“Minimum parking requirements act like a fertility drug for cars,” Donald Shoup famously wrote. Shoup is professor of urban planning at the Luskin School of Public Affairs at the University of California at Los Angeles, and is a prominent critic of parking policy, such as free parking and minimum parking requirements.

As urban populations grow, a variety of outdated rules create hurdles for cities trying to accommodate more people while maintaining and improving livability and walkability. Minimum parking requirements, or parking minimums, are a prime example. These municipal rules are simple enough: developers building a new residential or commercial project must also provide a minimum number of new parking spaces, usually based on the square footage of the building. There is typically no consideration of nearby transit options or, indeed, of the need for the new parking spaces. These spaces are nearly always free for the user, according to Shoup, because “Most cities are planned on the unstated assumption that parking should be free—no matter how high the cost.”

Free parking, however, results in major problems, including sprawling development, and the continued preferential treatment for cars. Shoup’s book, The High Cost of Free Parking, notes that drivers in America can park for free on nearly ninety-nine per cent of their car trips, thanks to parking minimums. The result, Shoup wrote, is “sprawling cities that are better suited to cars than people and a nationwide fleet of motor vehicles that consume one-eighth of the world’s total oil production.”

All this sprawling development has a high cost, according to Sarah Kobos, a blogger focused on urban planning, who explained the issue in her blog: http://www.accidentalurbanist.com/2015/09/

“As communities, we pay because abundant parking makes land less productive. More asphalt means fewer businesses, fewer jobs, and fewer tax dollars per acre,” she wrote. All that space devoted to parking also spreads developments across the landscape, requiring more infrastructure to link everything.

“Spreading out these destinations means that our tax dollars must fund additional miles of roadway,” according to Kobos. “We also must provide and maintain more water, sewer, and stormwater pipe; more pumping stations; more fire stations; more police officers…. You get the idea.”

In addition to the high cost, minimum parking requirements prioritize car use over all other options, and stimulate demand for free parking, even when other options would be more cost effective, or residents would prefer them.

Even if they’re located next to a bus stop, or a bike route, or a residential neighborhood where their customers live,” Kobos noted, “businesses across America must purchase extra land to build parking lots.”

As Shoup also noted, parking minimums results in cities that are better suited for cars than people. “Our zoning code essentially dictates that developments prioritize cars over people,” Kobos wrote. “So what do we get?  A city full of cars.”

Not only do parking minimums encourage sprawl, the numbers are generated through a flawed process, leading to an excess number of required parking spaces for each project. According to Shoup, planners and traffic engineers have developed rules that cities adopt as requirements, but those rules have been created based on erroneous assumptions. “Parking generation rates typically measure the peak parking demand observed at a few suburban sites with ample free parking and no public transit,” Shoup wrote.
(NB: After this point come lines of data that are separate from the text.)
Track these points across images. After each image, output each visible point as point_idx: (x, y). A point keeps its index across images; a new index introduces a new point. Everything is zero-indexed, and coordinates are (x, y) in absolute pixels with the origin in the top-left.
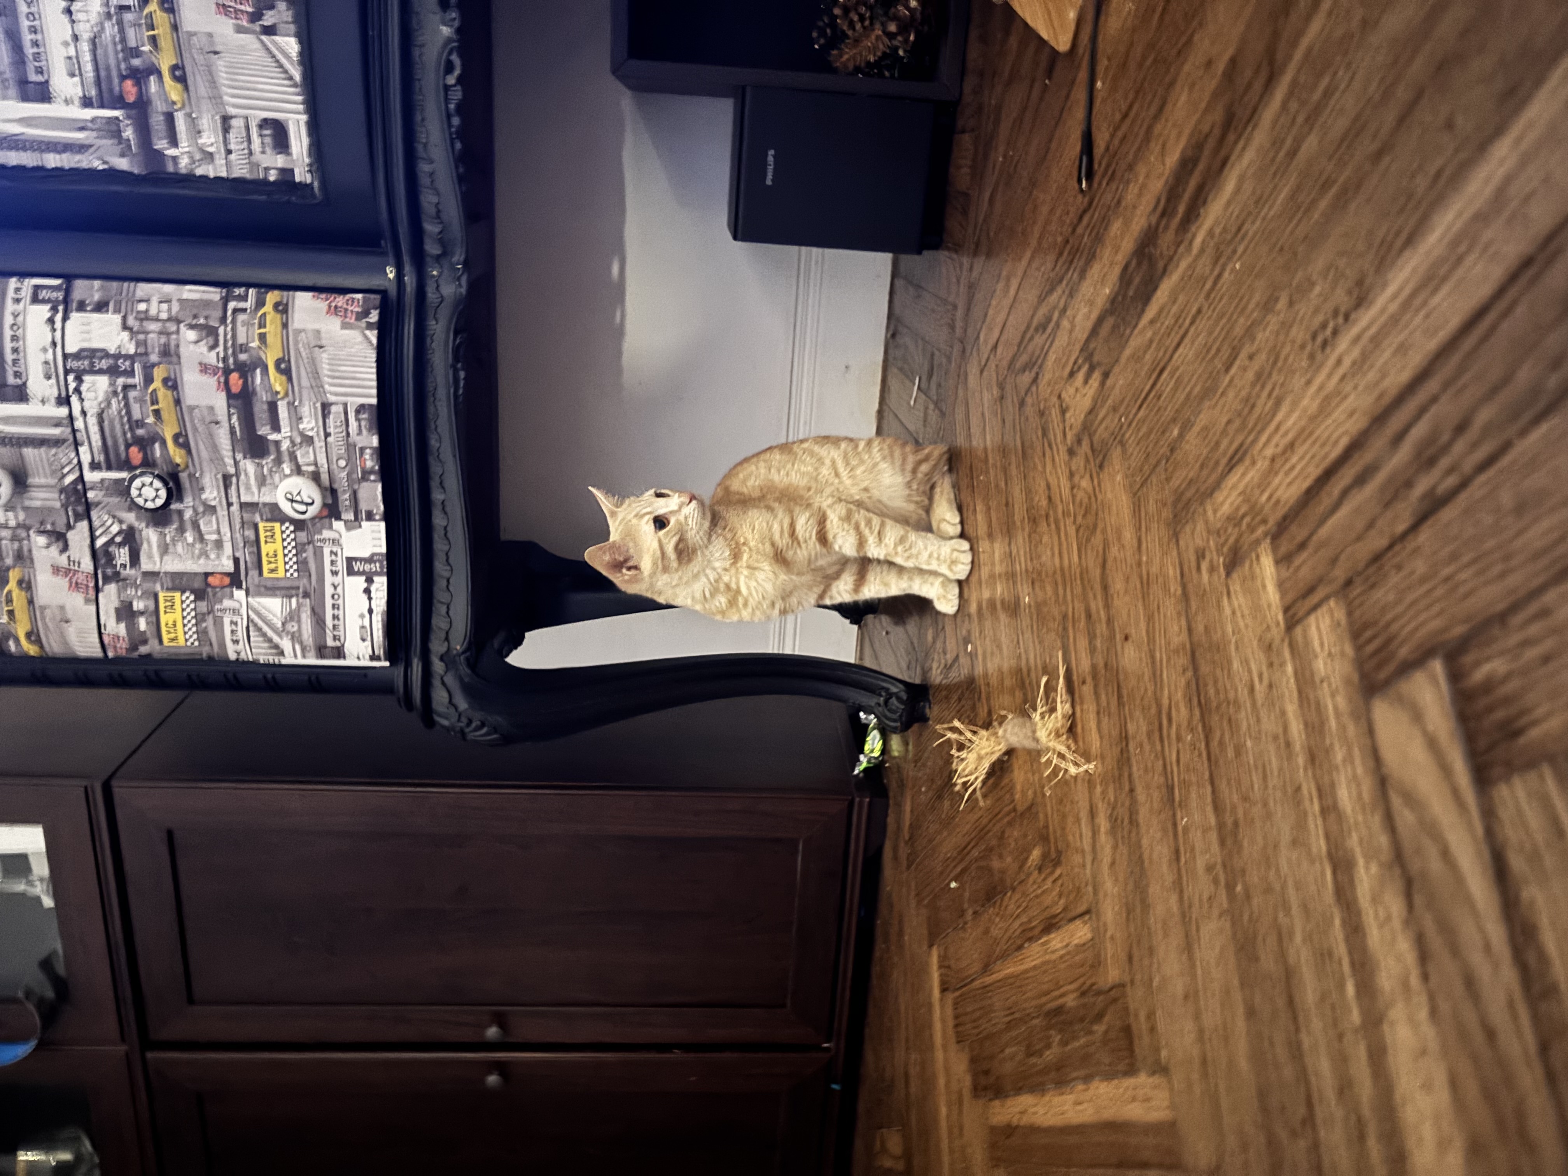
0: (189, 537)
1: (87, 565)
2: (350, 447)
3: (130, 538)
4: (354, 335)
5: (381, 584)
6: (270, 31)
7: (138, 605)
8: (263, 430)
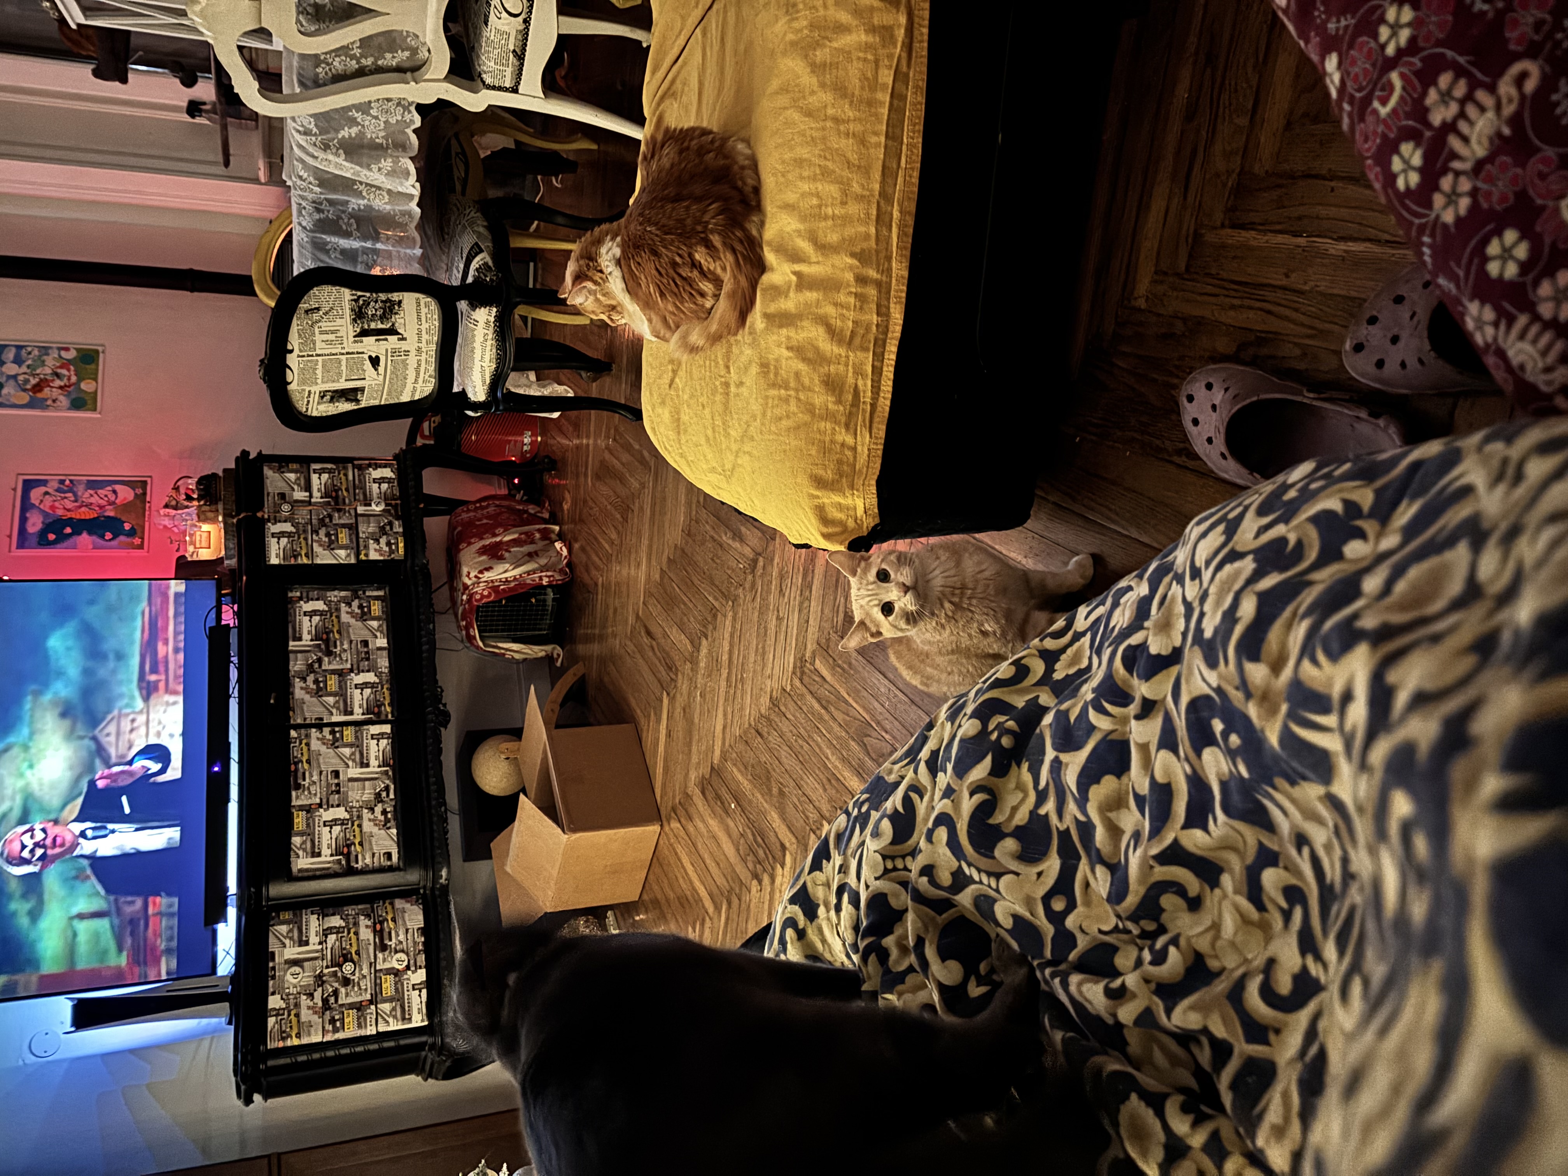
0: (356, 989)
1: (320, 1004)
2: (415, 943)
3: (336, 993)
4: (415, 907)
5: (424, 992)
6: (389, 828)
7: (337, 1017)
8: (387, 942)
Those demand studies obviously don’t apply to dense urban areas, where increasing numbers of people choose to live, often without a car.

“Urban planners who use these rates to set off-street parking requirements are therefore planning a city where people will drive wherever they go and park free when they get there,” Shoup noted.

In addition, Shoup called into question the notion that parking needs can be accurately measured. “Many planners treat parking and trip generation like physical laws and the reported rates like scientific observations,” he wrote. “But parking and trip generation are poorly understood phenomena, and they both depend on the price of parking.”

The solution, then, is to end parking minimums, and to price all parking effectively. According to Shoup, “Demand is a function of price, not a fixed number, and this does not cease to be true merely because transportation engineers and urban planners ignore it.”

Getting the price right requires some experimentation, according to Shoup. Cities should substantially raise rates for curbside parking. The extra money generated should be used to improve infrastructure in the affected area, including lighting, sidewalks, street trees. “When the perfect price is established,” Shoup noted, “no area is ever more than 85 percent full, so parking spaces are always available, and the district becomes a destination unto itself.”

This approach has proven successful in many cities, including San Francisco, California. The city installed electronic parking meters that can adjust rates by time of day and day of the week. The program is credited with decreasing the number of cars cruising while searching for a parking space by 50 per cent. The program’s occupancy goal of 60–80 per cent was also achieved.

As Shoup has mentioned, free parking is not really free. “Without off-street parking requirements, the price of parking will rise toward the cost of providing parking spaces. Post-parking-requirement cities will become more compact and less automobile dependent over time.”